— Нет, ты нам нужна. А здесь трудно уйти…
Анна не могла уснуть, она смутно, но напряженно думала: почему мне не позволяют? Это легче, чем с ними танцовать. И потом тогда — конец. Сколько они могут мучить? День, неделю… Какое это счастье — умереть! Уснуть и не проснуться… Не могу уснуть… Половина шестого, скоро уходить, в девять у него прием… А уснуть нельзя… И умереть нельзя, нужно лежать, ждать, танцовать…
Несколько дней спустя Анна ночевала у профессора Дюма. Она старалась как можно реже приходить к нему, боялась его подвести. Но Жак спутал адрес, она не знала, куда ей деться, и пришла к Дюма. Профессор обрадовался:
— Живу, как барсук. Если бы не радио, повеситься можно… Ну, что скажете? Этот сумасшедший ефрейтор решил во всем копировать Наполеона. Представляю, как они там зимуют!.. Летом ко мне приходил один болван, в некотором роде коллега — антрополог, науку оставил, решил города брать. Зашел он ко мне, куда-то их отсылали, и, между прочим, такого наговорил, что я его выкинул. Хорошо бы сейчас на него поглядеть, как он от Москвы шагает… Русские — молодцы! Мы провалились, да еще как, а они выдержали. Одно дело, когда народ объединен. У нас и народа нет. Петэн жмет руку их психопата, а они в это время убивают школьников. Один доносит на другого. Я даже не знаю, какие у меня соседи. Люди боятся друг с другом разговаривать. Разве это народ? Это половинка народа, а другая выдохлась…
Они сидели возле маленькой печурки. Дюма подбросил угля, закурил трубку. Анна, неожиданно для себя самой, сказала:
— Вы не понимаете, как вы счастливы! Вот у меня действительно нет народа…
Впервые за это время она сказала о том, что ее мучило.
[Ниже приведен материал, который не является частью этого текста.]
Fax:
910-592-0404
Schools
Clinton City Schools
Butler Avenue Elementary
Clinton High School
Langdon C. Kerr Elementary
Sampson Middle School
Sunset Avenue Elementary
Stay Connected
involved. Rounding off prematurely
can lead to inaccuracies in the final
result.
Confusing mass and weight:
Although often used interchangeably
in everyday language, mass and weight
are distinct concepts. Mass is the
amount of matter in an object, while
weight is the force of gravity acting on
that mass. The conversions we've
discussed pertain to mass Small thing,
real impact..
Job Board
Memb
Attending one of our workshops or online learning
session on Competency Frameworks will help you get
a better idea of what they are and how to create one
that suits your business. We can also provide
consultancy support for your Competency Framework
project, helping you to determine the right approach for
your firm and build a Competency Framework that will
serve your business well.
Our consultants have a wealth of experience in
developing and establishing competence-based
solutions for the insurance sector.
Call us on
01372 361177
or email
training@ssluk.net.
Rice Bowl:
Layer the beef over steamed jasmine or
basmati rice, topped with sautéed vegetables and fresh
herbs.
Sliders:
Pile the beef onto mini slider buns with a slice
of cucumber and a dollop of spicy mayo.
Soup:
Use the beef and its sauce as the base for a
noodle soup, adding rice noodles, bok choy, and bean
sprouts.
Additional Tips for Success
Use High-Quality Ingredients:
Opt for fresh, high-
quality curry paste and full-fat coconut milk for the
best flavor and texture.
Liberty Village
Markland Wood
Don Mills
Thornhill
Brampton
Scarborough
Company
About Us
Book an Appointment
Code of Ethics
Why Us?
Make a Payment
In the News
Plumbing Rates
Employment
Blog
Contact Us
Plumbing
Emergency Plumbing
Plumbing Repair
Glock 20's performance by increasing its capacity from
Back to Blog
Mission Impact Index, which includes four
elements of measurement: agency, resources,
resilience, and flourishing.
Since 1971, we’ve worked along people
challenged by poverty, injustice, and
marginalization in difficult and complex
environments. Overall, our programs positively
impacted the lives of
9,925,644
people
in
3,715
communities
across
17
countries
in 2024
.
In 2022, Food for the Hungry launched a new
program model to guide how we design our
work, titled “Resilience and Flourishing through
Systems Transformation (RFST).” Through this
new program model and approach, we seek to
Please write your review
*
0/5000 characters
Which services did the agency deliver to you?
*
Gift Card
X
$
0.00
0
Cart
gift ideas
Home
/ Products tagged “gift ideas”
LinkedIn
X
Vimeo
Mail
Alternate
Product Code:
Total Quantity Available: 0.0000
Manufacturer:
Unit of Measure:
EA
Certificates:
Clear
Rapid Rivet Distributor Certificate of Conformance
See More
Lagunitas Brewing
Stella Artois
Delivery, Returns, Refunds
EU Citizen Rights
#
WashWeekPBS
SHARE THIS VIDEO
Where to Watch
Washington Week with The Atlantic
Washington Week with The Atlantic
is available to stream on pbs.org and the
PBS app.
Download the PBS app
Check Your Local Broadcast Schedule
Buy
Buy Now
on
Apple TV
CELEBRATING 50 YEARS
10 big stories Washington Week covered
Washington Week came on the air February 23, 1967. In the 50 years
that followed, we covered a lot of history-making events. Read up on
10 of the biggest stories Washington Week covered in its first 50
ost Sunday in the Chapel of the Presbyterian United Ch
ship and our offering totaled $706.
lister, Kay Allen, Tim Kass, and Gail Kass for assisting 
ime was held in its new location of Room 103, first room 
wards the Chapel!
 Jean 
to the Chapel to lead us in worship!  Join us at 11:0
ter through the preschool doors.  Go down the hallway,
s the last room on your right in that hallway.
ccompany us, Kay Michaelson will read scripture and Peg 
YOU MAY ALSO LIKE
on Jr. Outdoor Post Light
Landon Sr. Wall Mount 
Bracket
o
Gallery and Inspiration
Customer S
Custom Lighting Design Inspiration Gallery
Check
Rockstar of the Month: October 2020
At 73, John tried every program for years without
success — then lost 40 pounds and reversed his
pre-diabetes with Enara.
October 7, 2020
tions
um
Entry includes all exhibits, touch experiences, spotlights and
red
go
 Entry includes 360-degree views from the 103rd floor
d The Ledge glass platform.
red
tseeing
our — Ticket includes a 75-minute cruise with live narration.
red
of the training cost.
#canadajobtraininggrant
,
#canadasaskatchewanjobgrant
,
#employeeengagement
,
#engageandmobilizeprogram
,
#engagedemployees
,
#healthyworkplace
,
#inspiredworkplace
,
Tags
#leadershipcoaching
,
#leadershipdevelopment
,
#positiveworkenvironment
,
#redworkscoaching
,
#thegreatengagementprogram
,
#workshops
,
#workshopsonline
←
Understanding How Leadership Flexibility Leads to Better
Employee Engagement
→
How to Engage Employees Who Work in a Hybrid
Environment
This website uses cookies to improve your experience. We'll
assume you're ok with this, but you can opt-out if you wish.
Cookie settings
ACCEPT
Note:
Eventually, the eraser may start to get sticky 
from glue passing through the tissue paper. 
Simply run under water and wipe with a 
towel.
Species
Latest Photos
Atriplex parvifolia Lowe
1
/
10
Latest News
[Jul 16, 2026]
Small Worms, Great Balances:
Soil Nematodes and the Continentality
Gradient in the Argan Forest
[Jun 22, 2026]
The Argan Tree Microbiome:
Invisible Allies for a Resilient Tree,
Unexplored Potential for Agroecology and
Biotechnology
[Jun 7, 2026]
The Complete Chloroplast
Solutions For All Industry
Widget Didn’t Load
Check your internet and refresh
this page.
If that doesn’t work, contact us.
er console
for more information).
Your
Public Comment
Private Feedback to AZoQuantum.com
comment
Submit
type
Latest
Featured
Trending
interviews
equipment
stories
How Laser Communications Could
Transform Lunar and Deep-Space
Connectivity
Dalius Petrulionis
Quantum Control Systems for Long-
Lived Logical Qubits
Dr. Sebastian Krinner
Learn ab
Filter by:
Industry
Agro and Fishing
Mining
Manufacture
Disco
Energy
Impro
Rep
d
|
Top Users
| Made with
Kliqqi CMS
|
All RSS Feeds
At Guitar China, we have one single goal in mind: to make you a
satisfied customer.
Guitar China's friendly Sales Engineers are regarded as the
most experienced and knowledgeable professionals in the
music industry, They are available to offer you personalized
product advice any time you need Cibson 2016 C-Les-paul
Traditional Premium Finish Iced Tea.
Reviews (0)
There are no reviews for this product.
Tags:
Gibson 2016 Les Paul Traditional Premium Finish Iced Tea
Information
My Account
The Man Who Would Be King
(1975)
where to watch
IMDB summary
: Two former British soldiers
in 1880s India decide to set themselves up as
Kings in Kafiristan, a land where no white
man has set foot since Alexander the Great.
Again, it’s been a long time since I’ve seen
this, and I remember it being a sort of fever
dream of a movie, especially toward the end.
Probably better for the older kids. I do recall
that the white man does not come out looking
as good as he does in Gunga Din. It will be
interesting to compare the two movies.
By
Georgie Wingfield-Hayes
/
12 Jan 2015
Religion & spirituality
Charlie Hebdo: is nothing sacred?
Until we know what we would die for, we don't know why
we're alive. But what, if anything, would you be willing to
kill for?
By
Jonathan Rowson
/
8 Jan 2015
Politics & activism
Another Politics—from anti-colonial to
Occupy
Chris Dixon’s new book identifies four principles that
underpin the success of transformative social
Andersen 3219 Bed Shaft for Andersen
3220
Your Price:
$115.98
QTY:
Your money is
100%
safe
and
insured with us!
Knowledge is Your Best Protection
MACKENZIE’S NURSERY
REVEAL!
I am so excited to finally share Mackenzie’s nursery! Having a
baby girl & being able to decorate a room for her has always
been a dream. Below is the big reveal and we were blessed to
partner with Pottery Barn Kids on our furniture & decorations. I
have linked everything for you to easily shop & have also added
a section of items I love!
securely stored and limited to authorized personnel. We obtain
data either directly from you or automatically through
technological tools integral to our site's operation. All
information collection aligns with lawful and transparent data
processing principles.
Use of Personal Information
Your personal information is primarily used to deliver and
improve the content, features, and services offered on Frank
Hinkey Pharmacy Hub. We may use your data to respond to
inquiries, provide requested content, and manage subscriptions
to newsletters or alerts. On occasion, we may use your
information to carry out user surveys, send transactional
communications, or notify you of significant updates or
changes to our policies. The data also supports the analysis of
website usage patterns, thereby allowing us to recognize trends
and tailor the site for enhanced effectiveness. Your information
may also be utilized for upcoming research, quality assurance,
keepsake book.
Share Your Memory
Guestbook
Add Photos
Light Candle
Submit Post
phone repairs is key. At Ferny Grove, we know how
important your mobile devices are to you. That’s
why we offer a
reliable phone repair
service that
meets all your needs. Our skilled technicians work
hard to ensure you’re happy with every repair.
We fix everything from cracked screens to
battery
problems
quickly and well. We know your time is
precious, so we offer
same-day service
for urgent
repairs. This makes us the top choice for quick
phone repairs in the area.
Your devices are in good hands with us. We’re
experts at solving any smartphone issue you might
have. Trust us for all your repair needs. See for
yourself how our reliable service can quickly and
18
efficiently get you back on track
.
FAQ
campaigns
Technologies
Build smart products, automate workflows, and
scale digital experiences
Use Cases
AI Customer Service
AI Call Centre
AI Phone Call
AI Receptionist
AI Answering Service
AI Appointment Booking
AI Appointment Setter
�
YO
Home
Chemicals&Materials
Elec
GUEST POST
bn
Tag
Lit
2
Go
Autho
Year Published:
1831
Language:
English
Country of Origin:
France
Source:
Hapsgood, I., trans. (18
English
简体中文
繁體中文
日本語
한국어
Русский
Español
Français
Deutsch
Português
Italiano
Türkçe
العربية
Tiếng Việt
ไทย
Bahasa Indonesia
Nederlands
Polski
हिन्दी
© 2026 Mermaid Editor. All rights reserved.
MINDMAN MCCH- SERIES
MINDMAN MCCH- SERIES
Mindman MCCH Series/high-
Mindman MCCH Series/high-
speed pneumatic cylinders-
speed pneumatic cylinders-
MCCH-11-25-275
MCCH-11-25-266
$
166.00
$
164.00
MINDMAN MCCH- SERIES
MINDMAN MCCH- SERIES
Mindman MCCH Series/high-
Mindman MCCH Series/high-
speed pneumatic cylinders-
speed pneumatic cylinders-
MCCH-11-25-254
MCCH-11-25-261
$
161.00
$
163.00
— Может быть, вы помните — еще до войны, у Лансье был советский инженер. Тогда спорили, смогут ли русские воевать. Он меня проводил, разговорились… Он сказал, что понимает мое положение. А что он теперь думает, когда немцы — грабят, жгут, убивают?.. Вы говорите, у вас много предателей, но вы знаете — предатель, значит против народа. А где немецкий народ?.. Когда я была в Испании, я еще верила, что могут опомниться, я там видела других немцев. Сколько их было? Горсточка… А теперь каждый день я вижу этих, разговариваю с ними. Они покупают духи, ходят в театры, научились выбирать вина… Одна француженка сказала «насекомые», — ужасно, что это правда! Я ведь думаю на их языке, там выросла… У меня не может быть другой родины. Земля есть, а народа нет…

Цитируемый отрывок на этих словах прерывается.